[DATA RECORDS]
● ● ● ●
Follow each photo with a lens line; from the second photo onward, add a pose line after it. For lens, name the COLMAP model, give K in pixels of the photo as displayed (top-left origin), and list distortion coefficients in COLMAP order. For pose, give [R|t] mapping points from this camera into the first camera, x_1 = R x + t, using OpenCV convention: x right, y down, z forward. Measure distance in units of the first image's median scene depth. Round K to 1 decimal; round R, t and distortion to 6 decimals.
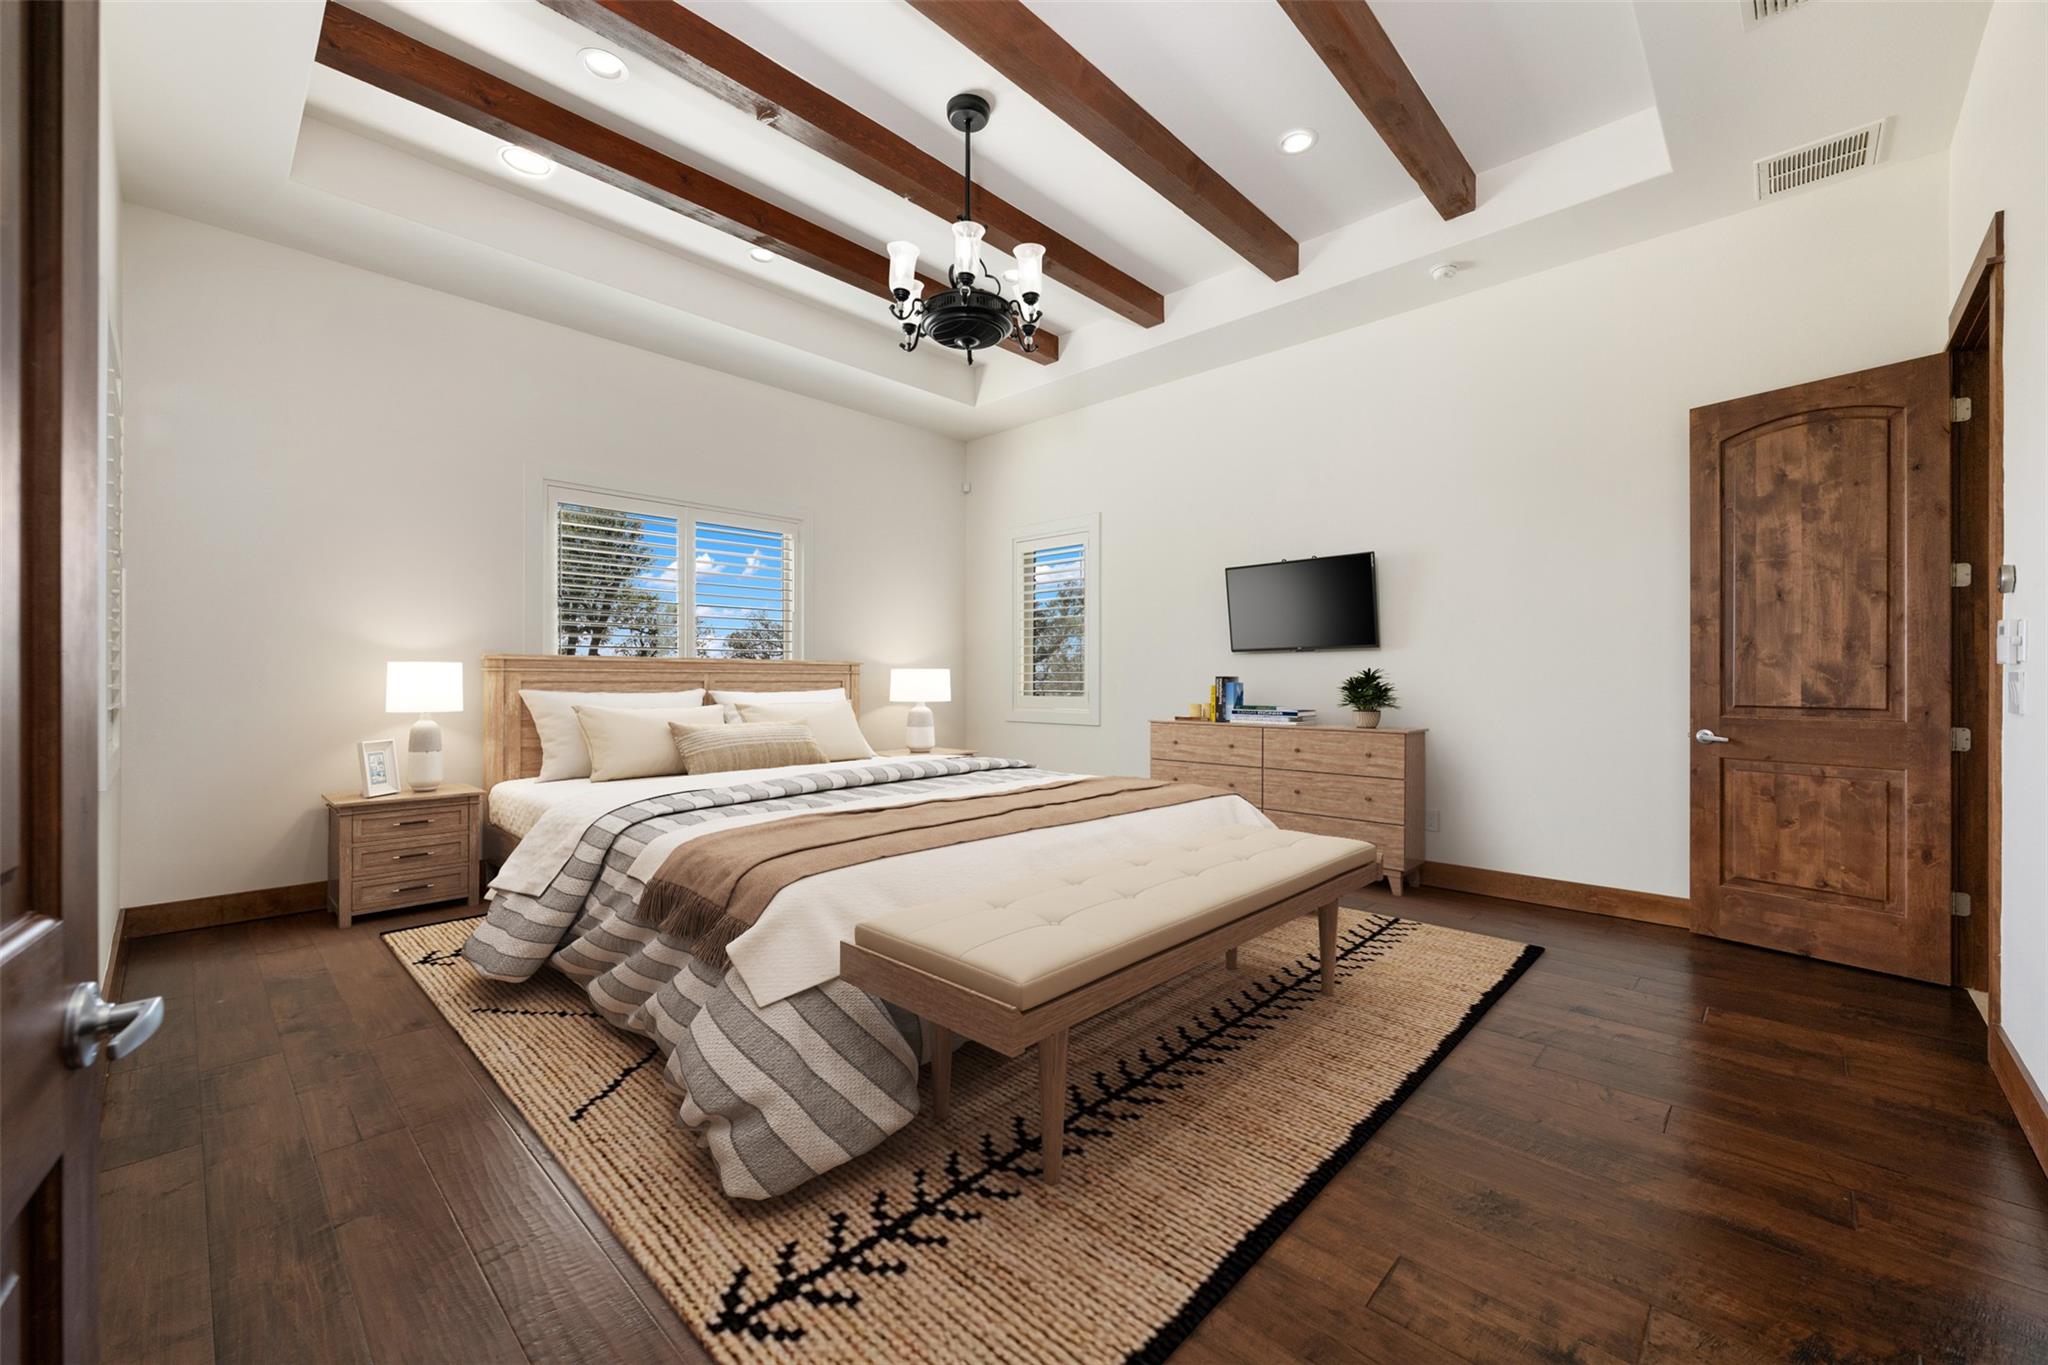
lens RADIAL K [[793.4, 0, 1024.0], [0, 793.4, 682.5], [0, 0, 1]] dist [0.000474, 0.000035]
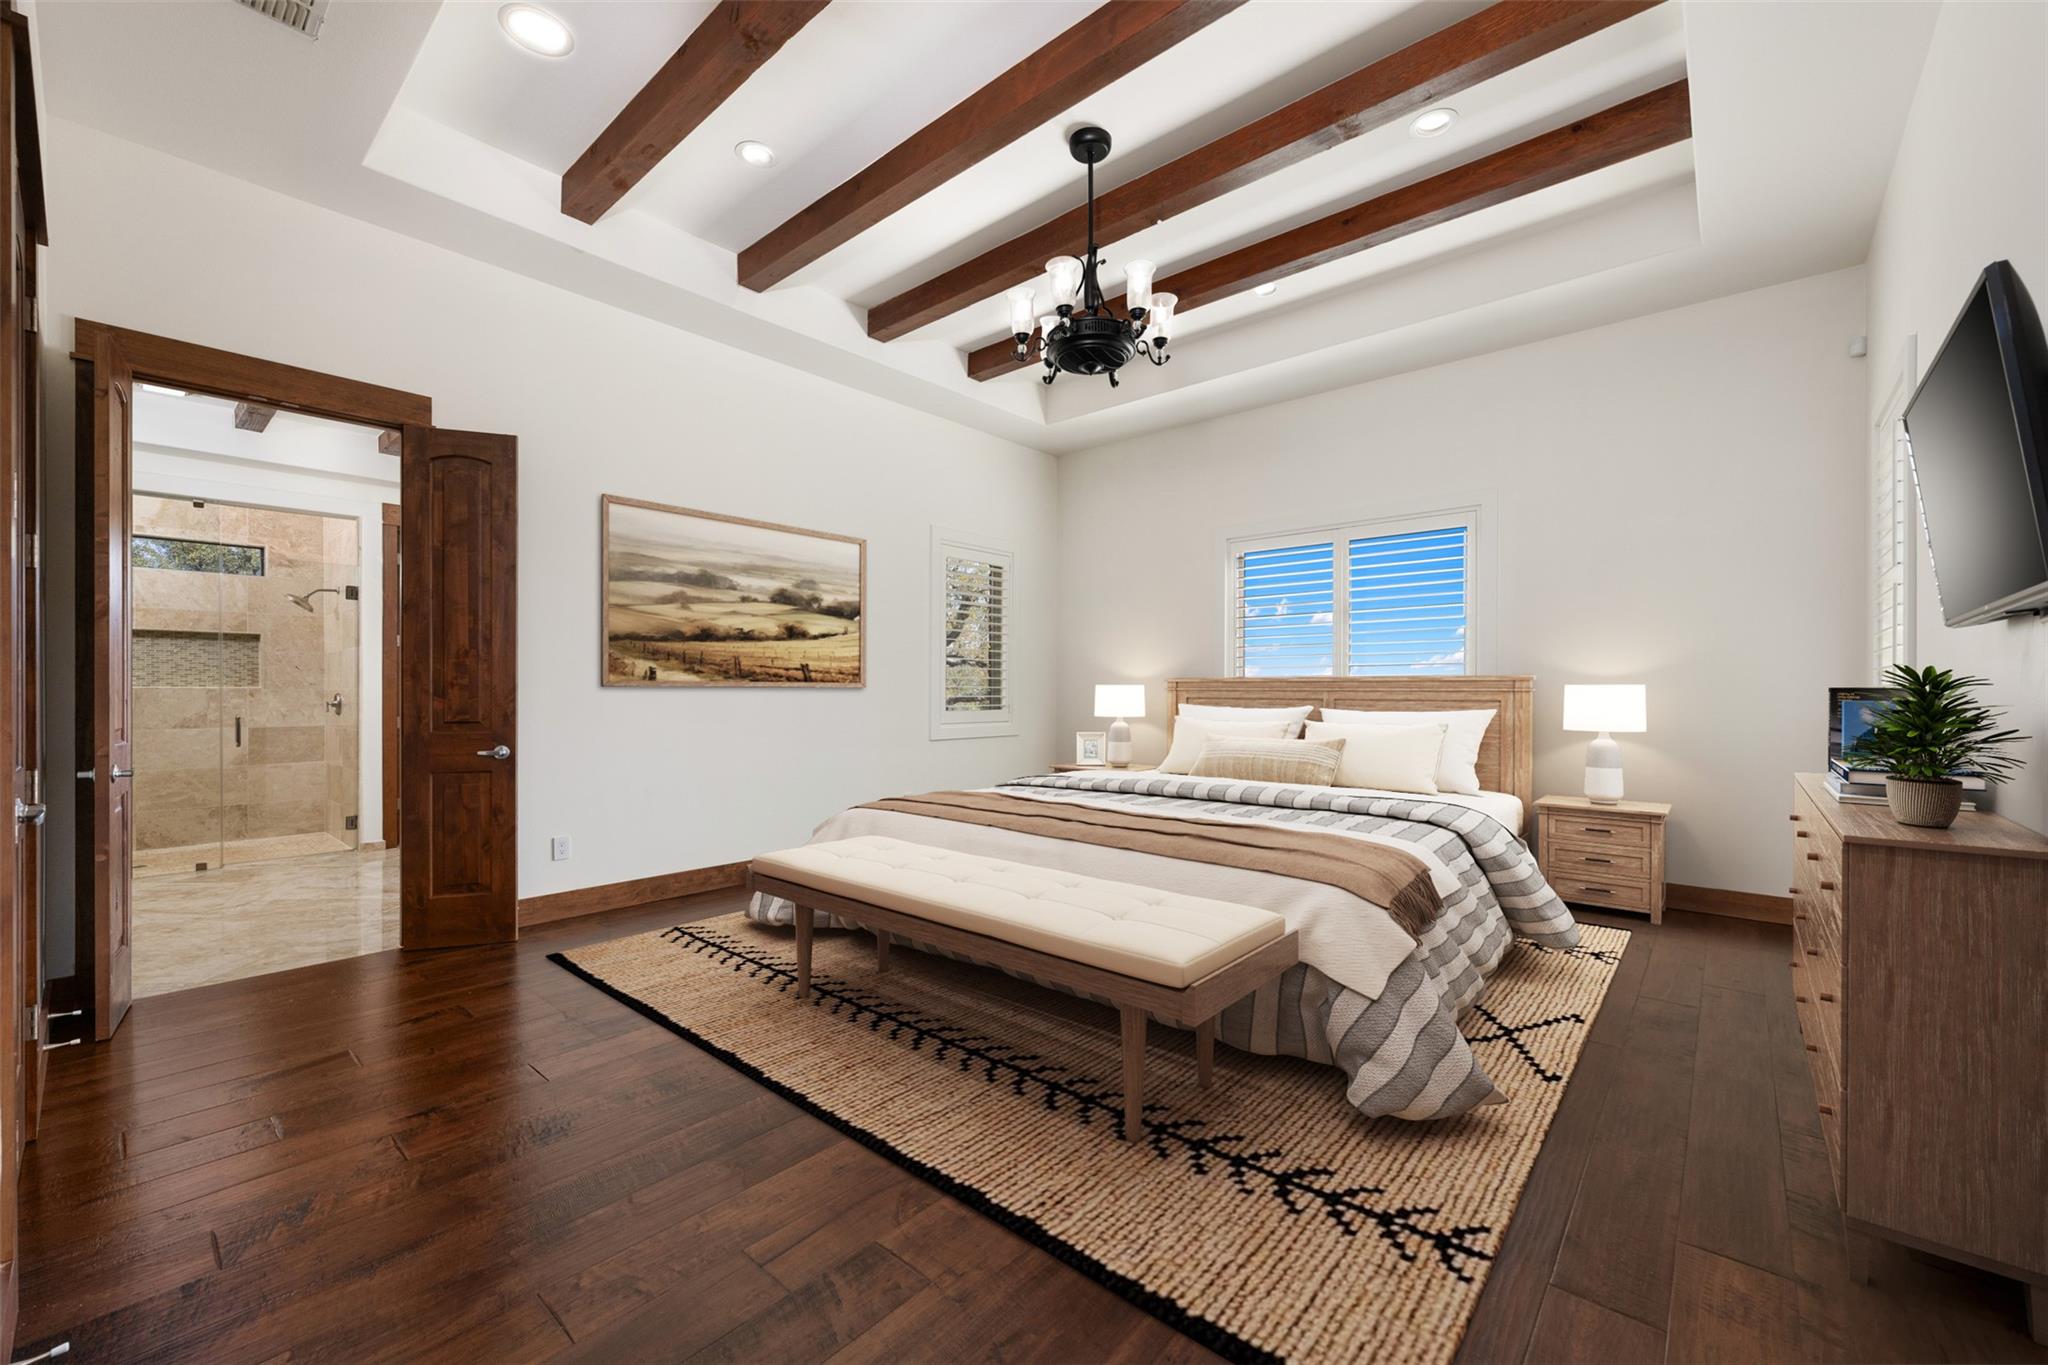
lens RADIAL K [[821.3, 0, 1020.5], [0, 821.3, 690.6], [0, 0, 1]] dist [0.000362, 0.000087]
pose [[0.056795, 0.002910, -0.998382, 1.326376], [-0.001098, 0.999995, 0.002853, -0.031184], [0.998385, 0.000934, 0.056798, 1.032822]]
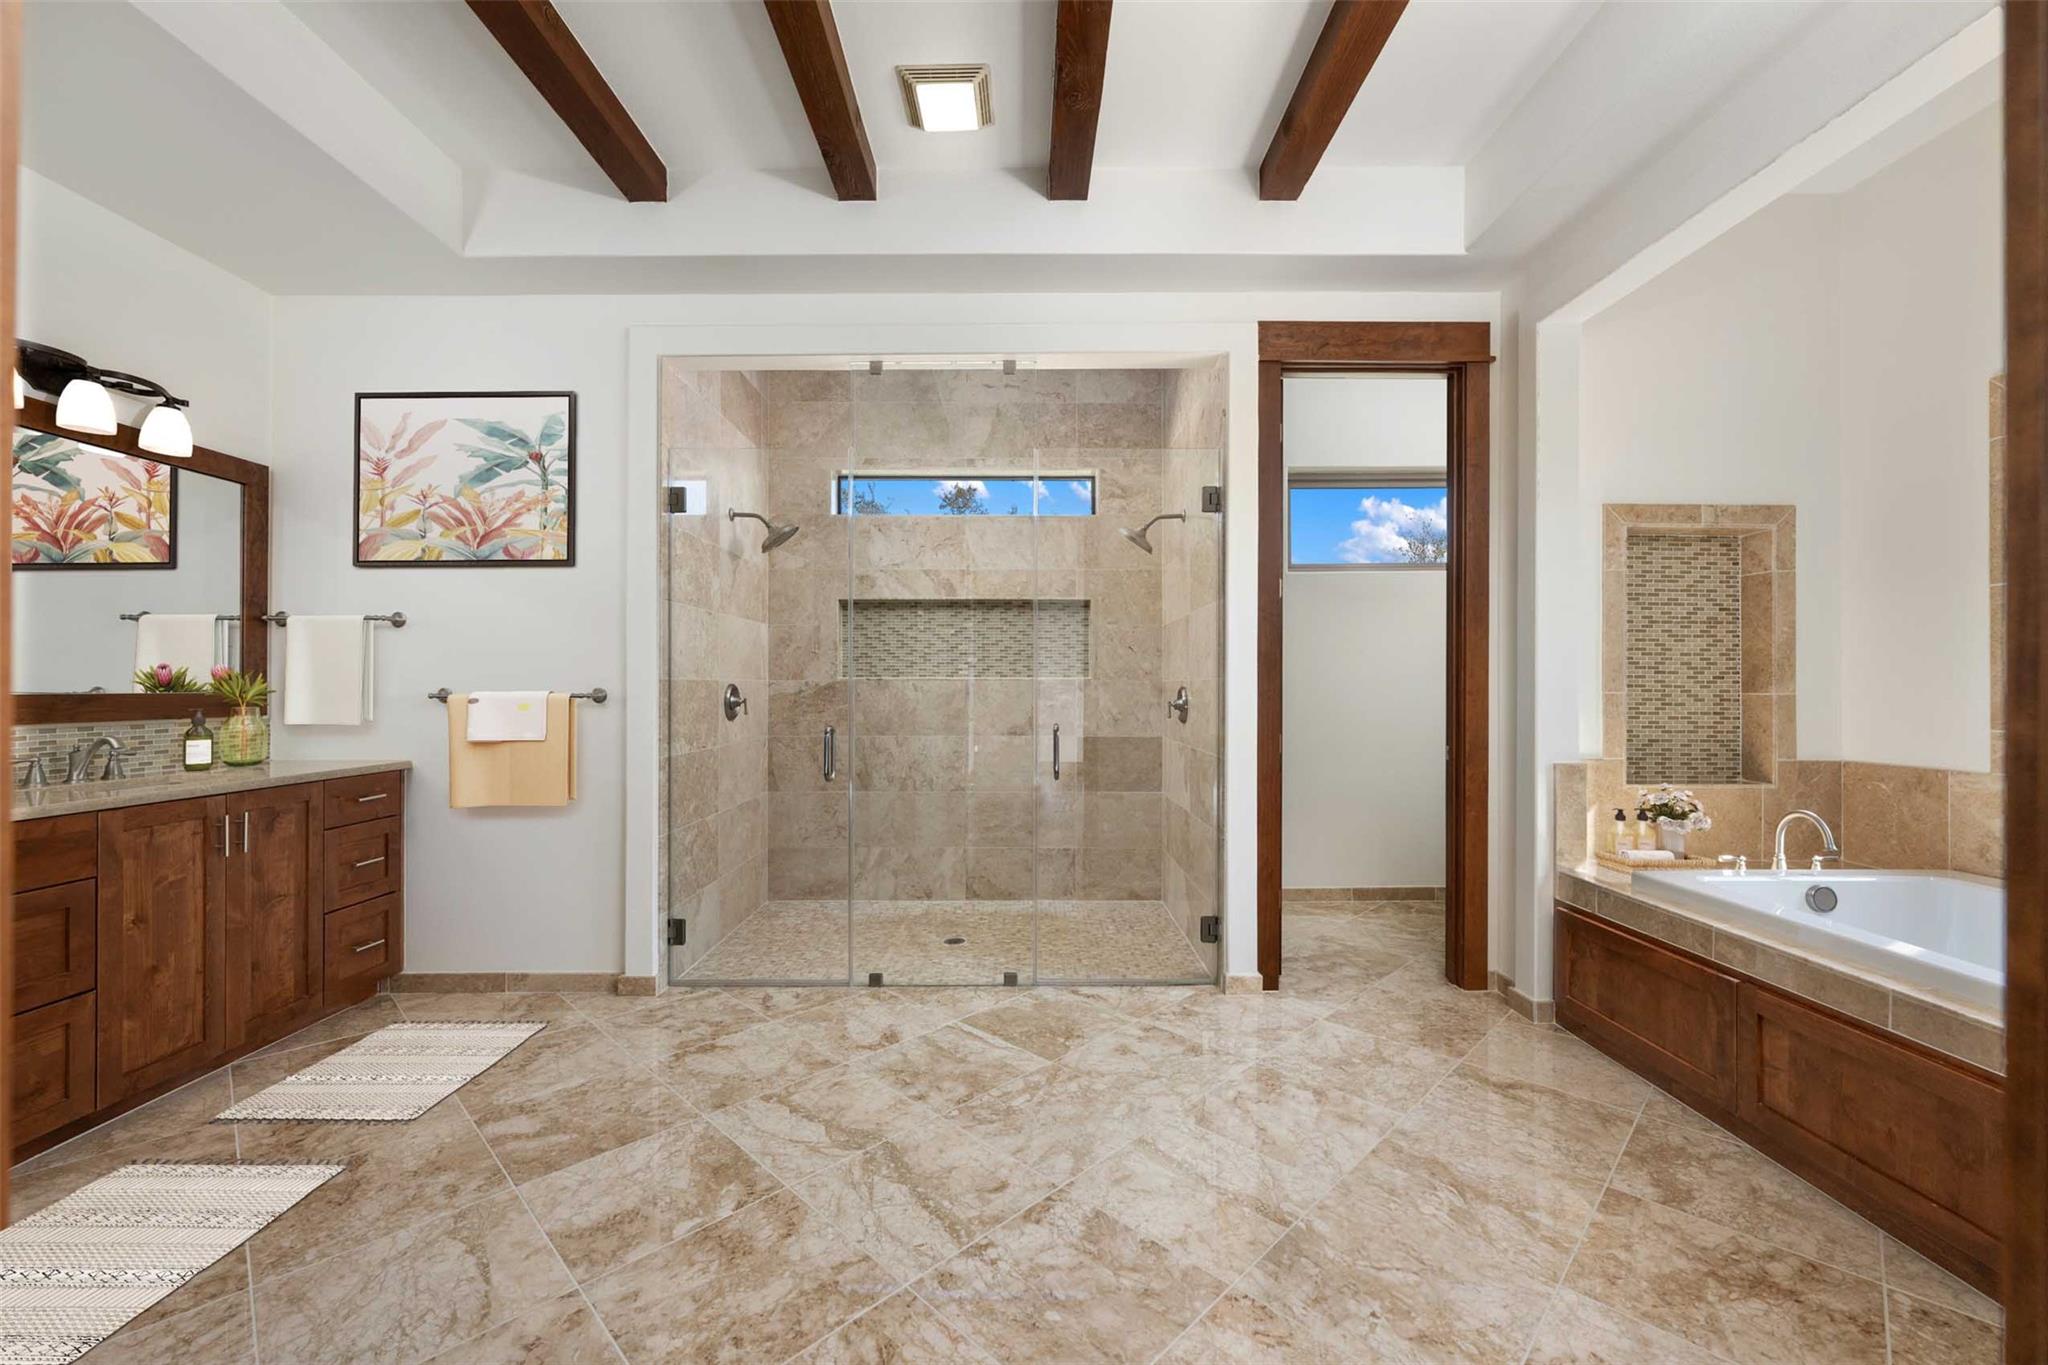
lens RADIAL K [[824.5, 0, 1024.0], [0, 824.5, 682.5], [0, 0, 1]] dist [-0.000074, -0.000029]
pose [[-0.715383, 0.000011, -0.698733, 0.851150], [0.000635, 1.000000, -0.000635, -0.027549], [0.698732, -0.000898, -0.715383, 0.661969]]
● ● ● ●
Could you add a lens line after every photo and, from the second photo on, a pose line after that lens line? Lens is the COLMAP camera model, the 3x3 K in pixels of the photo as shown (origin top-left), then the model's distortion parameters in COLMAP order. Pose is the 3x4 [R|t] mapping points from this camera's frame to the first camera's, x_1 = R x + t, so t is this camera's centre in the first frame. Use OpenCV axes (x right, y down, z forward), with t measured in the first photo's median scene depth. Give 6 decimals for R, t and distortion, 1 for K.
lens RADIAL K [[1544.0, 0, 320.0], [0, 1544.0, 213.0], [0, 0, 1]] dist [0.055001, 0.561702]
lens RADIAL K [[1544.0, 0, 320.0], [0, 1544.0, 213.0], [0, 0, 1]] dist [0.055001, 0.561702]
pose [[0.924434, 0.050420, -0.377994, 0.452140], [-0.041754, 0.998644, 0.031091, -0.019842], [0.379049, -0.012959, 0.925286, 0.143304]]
● ● ● ●
[WHAT YOU SHOULD DO] Please lay out everything from the line containing "Could you add" down to the line containing "-0.012959, 0.925286, 0.143304]]", both included, as a JSON list of strings with one string per line and blank lines omitted.

[TASK SOLUTION]
[
  "Could you add a lens line after every photo and, from the second photo on, a pose line after that lens line? Lens is the COLMAP camera model, the 3x3 K in pixels of the photo as shown (origin top-left), then the model's distortion parameters in COLMAP order. Pose is the 3x4 [R|t] mapping points from this camera's frame to the first camera's, x_1 = R x + t, so t is this camera's centre in the first frame. Use OpenCV axes (x right, y down, z forward), with t measured in the first photo's median scene depth. Give 6 decimals for R, t and distortion, 1 for K.",
  "lens RADIAL K [[1544.0, 0, 320.0], [0, 1544.0, 213.0], [0, 0, 1]] dist [0.055001, 0.561702]",
  "lens RADIAL K [[1544.0, 0, 320.0], [0, 1544.0, 213.0], [0, 0, 1]] dist [0.055001, 0.561702]",
  "pose [[0.924434, 0.050420, -0.377994, 0.452140], [-0.041754, 0.998644, 0.031091, -0.019842], [0.379049, -0.012959, 0.925286, 0.143304]]"
]